MANILA, Philippines – Headline inflation in October stabilized at 0.4% following a 3-month consecutive drop to less than 1%, the National Economic and Development Authority (NEDA) reported on Thursday, November 5.
Inflation, the rate at which prices of goods and services rise, has steadily eased – from 2.5% in February, 2.4% in March, 2.2% in April, 1.6% in May, 1.2% in June, 0.8% in July, 0.6% in August, and a record fall to 0.4% in September.
The Philippine Statistics Authority said Thursday the October headline inflation rate remained well within the Bangko Sentral ng Pilipinas‘ (BSP) forecast of 0.1%-0.9% for the period. This is also lower than the 3.2% recorded in October 2014.
“Our current runs show inflation is possibly bottoming out, and it will gradually move to within target range in 2016 and 2017,” BSP Governor Amando M. Tetangco Jr said in a text message.
“The current low inflation environment is expected to continue throughout the year. This will largely be due to favorable supply-side factors such as the availability of ample food supply and low international oil prices,” said Economic Planning Secretary Arsenio M. Balisacan.
Meanwhile, Barclays economist Rahul Bajoria said the bank slashed its inflation forecast to 1.4% instead of 1.6% this year, and to 2.4% instead of 2.7% next year.
“Our new forecasts incorporate slower core inflation and also a more modest increase in energy costs in 2016, as oil prices are likely to rise only gradually. We believe the medium-term risks to inflation center on El Niño and its potential impact on agricultural prices,” he said.
Core inflation, which excludes energy and unprocessed food prices, slightly increased to 1.5% in October, from 1.4% in September.
But year-to-date core inflation slowed down to 2% relative to the 2.1% average in September.
“This indicates that price adjustments across a broad range of consumer items are relatively stable,” said Balisacan, who is also NEDA Director-General.
The annual inflation in the country’s food alone index remained at its previous month’s rate of 0.7%. In October 2014, it was observed at 7.2%.
Inflation for the food subgroup remained stable in October 2015 due to large price declines in bread, cereal, corn, and rice.
“These offset the slight price increase in some food items such as meat and vegetables on account of the damage caused by Typhoon Lando which affected supply,” Balisacan said.
________________
Objectives
a) Print everything in the Philippine inflation report from "The Philippine Statistics" down to "2.7% next year.".
b) Proceed with the Philippine inflation report, picking up right after its last sentence.
The data that comes next has no connection to the Philippine inflation report.

Collected material
________________
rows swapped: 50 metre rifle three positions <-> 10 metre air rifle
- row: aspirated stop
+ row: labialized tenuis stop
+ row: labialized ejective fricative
________________
Responses to the tasks
a)
The Philippine Statistics Authority said Thursday the October headline inflation rate remained well within the Bangko Sentral ng Pilipinas‘ (BSP) forecast of 0.1%-0.9% for the period. This is also lower than the 3.2% recorded in October 2014.
“Our current runs show inflation is possibly bottoming out, and it will gradually move to within target range in 2016 and 2017,” BSP Governor Amando M. Tetangco Jr said in a text message.
“The current low inflation environment is expected to continue throughout the year. This will largely be due to favorable supply-side factors such as the availability of ample food supply and low international oil prices,” said Economic Planning Secretary Arsenio M. Balisacan.
Meanwhile, Barclays economist Rahul Bajoria said the bank slashed its inflation forecast to 1.4% instead of 1.6% this year, and to 2.4% instead of 2.7% next year.

b)
The annual growth in the meat index went up to 0.7% in October, fish and food products not elsewhere classified indices, 3%; vegetable index, 3.2%; and sugar, jam, honey, chocolate, and confectionery index, 3.1%.
PSA also reported a higher annual growth registered in alcoholic beverages and tobacco index at 3.7% in October.
Non-food items also showed slight price increments as inflation partially increased by 0.2% in October 2015.
Lower prices in electricity, gas, and other fuels also continued due to lower generation charge in October 2015.
Prices of gasoline, kerosene, diesel, and LPG also remained relatively lower due to the still cheaper international crude oil prices. Other commodity groups had slower annual add-ons or retained their previous month’s rates except for housing, water, electricity, gas, and other fuels index that continued to post a negative rate of 2.1%.
Clothing and footwear index meanwhile registered 2.2%; health index, 1.7%; and transport index, 0.1%.
Both Balisacan and Tetangco said that while the environment remains favorable for low inflation, Balisacan warned of the “upside risks” of El Niño and its impact on consumer prices.
“Upside risks could come from the stronger and prolonged El Niño’s impact on food prices and also possible increase in utility rates given the pending petitions for power rate adjustments,” Balisacan said.
For this, part, Tetangco said, “While there seems to be room to ease given the relatively lower inflation at the moment, risks to the outlook remain including El Niño and pending requests for utility rate hikes.”
Balisacan added that there must be continued monitoring of drought in agricultural areas. “There is a need to ensure supply adequacy and to intensify local community efforts in areas that are highly vulnerable and exposed to adverse impacts of a prolonged dry spell,” he said.
He added that drier weather conditions on account of El Niño could adversely affect hydro-powered generation plants and raise the cost of electricity, particularly in Mindanao.
“It is also important that the on-going power projects that are expected to be delivered between November 2015 and March 2016 will not be delayed. This will ensure that inflationary pressure coming from power shortages is tempered,”Balisacan said.
For its part, the BSP’s Monetary Board is scheduled to hold a policy-setting meeting on Thursday, November 12. The central bank kept policy rates unchanged in anticipation of an inflation rate that’s lower than target this year.
Tetangco said domestic demand remains steady and there is no need for further monetary support at this point.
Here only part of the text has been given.